EXERCISE AIM:
Exactly the lines below from the one with "GC Scheme Standard" up to and including the one with "based on measurements." make up the answer, with nothing else added.

Saved entries
--------
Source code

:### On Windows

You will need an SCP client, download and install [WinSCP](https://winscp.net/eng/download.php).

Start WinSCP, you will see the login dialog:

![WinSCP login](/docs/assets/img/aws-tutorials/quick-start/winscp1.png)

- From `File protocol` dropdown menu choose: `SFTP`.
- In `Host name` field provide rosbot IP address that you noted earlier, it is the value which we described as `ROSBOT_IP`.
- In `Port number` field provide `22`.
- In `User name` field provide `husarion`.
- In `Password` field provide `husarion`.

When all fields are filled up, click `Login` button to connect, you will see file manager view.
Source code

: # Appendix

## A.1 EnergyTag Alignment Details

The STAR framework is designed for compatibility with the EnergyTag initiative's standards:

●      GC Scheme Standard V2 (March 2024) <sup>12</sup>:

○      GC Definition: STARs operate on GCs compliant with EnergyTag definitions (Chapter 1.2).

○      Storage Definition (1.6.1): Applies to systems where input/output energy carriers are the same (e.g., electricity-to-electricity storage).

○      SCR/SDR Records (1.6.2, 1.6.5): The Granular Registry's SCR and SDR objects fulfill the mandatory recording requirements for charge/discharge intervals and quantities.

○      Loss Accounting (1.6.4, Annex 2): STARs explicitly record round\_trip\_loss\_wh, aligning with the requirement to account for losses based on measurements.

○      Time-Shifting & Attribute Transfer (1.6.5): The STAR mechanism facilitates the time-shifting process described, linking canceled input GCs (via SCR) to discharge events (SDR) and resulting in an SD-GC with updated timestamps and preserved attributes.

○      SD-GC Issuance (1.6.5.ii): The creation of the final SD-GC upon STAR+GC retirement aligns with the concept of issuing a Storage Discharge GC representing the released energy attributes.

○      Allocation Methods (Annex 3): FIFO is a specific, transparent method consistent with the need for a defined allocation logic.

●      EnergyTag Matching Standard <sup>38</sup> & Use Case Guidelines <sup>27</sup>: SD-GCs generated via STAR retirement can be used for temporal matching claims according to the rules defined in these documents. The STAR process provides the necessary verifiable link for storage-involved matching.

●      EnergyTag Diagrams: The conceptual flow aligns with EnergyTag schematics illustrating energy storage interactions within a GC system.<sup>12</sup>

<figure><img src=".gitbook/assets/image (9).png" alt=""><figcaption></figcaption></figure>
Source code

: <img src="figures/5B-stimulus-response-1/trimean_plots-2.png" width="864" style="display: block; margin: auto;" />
--------
FINISHED EXERCISE:
●      GC Scheme Standard V2 (March 2024) <sup>12</sup>:

○      GC Definition: STARs operate on GCs compliant with EnergyTag definitions (Chapter 1.2).

○      Storage Definition (1.6.1): Applies to systems where input/output energy carriers are the same (e.g., electricity-to-electricity storage).

○      SCR/SDR Records (1.6.2, 1.6.5): The Granular Registry's SCR and SDR objects fulfill the mandatory recording requirements for charge/discharge intervals and quantities.

○      Loss Accounting (1.6.4, Annex 2): STARs explicitly record round\_trip\_loss\_wh, aligning with the requirement to account for losses based on measurements.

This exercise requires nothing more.